▶ _Action item_
Go through the material and copy each line in which the word "ondergrond" shows up.

►

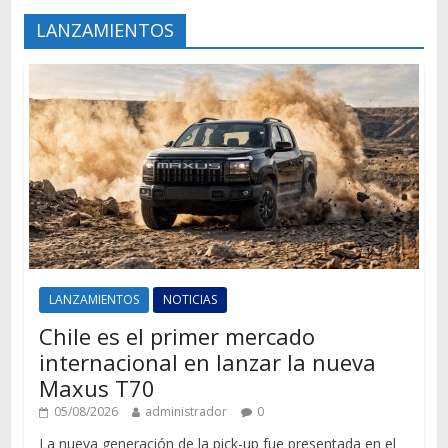
LANZAMIENTOS
LANZAMIENTOS
NOTICIAS
Chile es el primer mercado
internacional en lanzar la nueva
Maxus T70
05/08/2026
administrador
0
La nueva generación de la pick-up fue presentada en el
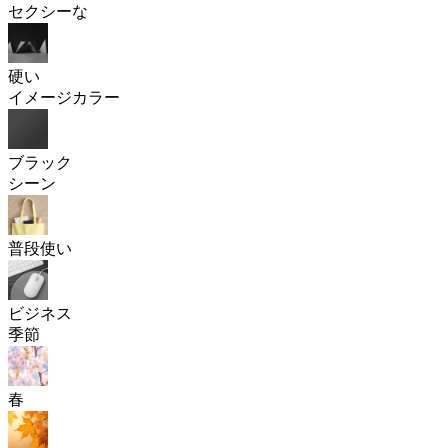
セクシーな
硬い
イメージカラー
ブラック
シーン
普段使い
ビジネス
季節
春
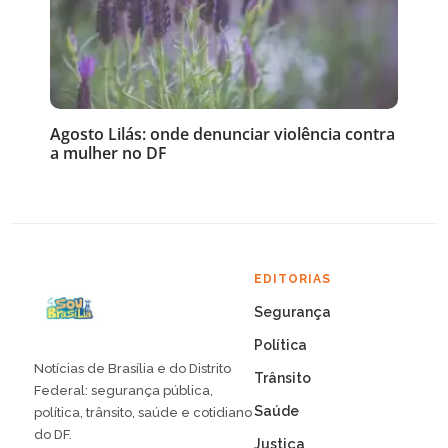
Agosto Lilás: onde denunciar violência contra
a mulher no DF
EDITORIAS
Segurança
Política
Notícias de Brasília e do Distrito
Trânsito
Federal: segurança pública,
Saúde
política, trânsito, saúde e cotidiano
do DF.
Justiça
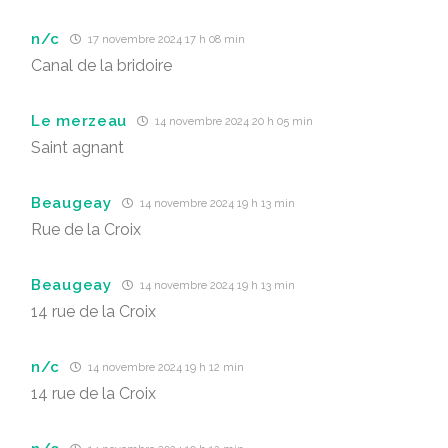
n/c
17 novembre 2024 17 h 08 min
Canal de la bridoire
Le merzeau
14 novembre 2024 20 h 05 min
Saint agnant
Beaugeay
14 novembre 2024 19 h 13 min
Rue de la Croix
Beaugeay
14 novembre 2024 19 h 13 min
14 rue de la Croix
n/c
14 novembre 2024 19 h 12 min
14 rue de la Croix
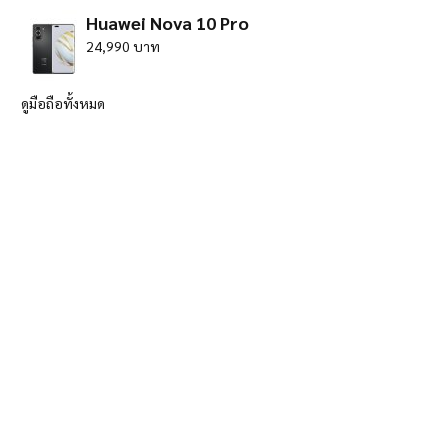
Huawei Nova 10 Pro
24,990 บาท
ดูมือถือทั้งหมด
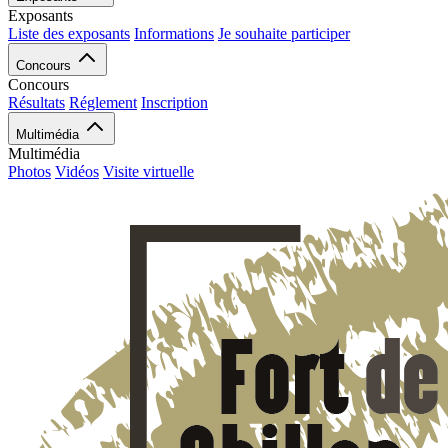
Exposants
Liste des exposants
Informations
Je souhaite participer
Concours
Concours
Résultats
Réglement
Inscription
Multimédia
Multimédia
Photos
Vidéos
Visite virtuelle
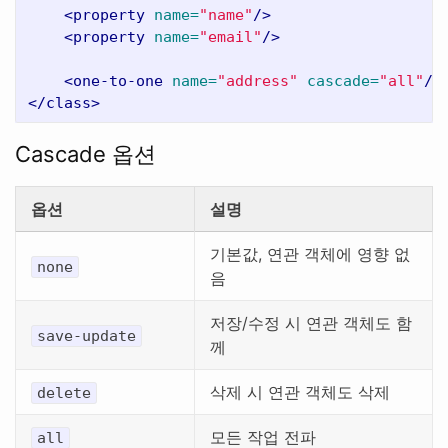
<property
name=
"name"
/>
<property
name=
"email"
/>
<one-to-one
name=
"address"
cascade=
"all"
/>
</class>
Cascade 옵션
옵션
설명
기본값, 연관 객체에 영향 없
none
음
저장/수정 시 연관 객체도 함
save-update
께
삭제 시 연관 객체도 삭제
delete
모든 작업 전파
all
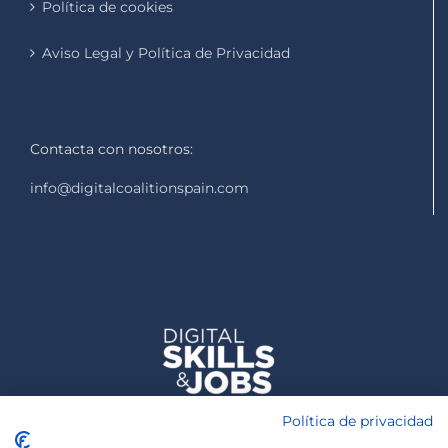
Política de cookies
Aviso Legal y Política de Privacidad
Contacta con nosotros:
info@digitalcoalitionspain.com
Política de privacidad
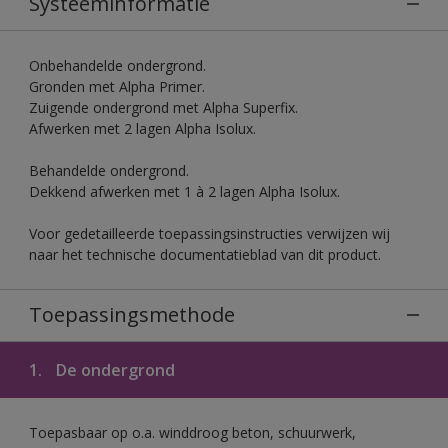
Systeeminformatie
Onbehandelde ondergrond.
Gronden met Alpha Primer.
Zuigende ondergrond met Alpha Superfix.
Afwerken met 2 lagen Alpha Isolux.
Behandelde ondergrond.
Dekkend afwerken met 1 à 2 lagen Alpha Isolux.
Voor gedetailleerde toepassingsinstructies verwijzen wij
naar het technische documentatieblad van dit product.
Toepassingsmethode
1.
De ondergrond
Toepasbaar op o.a. winddroog beton, schuurwerk,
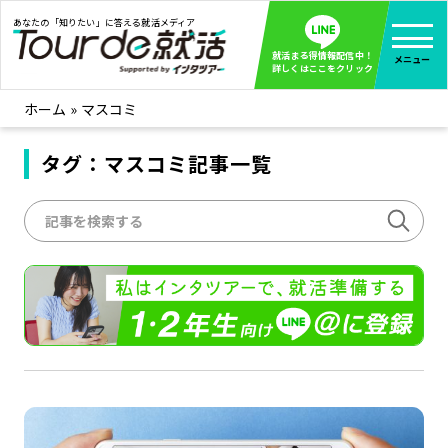
あなたの「知りたい」に答える就活メディア
就活まる得情報配信中！
メニュー
詳しくはここをクリック
ホーム
»
マスコミ
就活ノウハウ
全て見る
企業まる見え！特捜部
タグ：マスコミ記事一覧
全て見る
みんなが知らない企業の裏側を徹底調査！
インタツアー活動レポ
全て見る
インタツアーを使ってどうだった？OBOG成功談
社会人インタビュー
全て見る
社会人になった今、就活を振り返ってみた
学生就活ブログ
全て見る
学生ライターが教える、今就活でやるべきこと
企業・業界研究はインタツアー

◄

▶ _Response_
Onbehandelde ondergrond.
Zuigende ondergrond met Alpha Superfix.
Behandelde ondergrond.
De ondergrond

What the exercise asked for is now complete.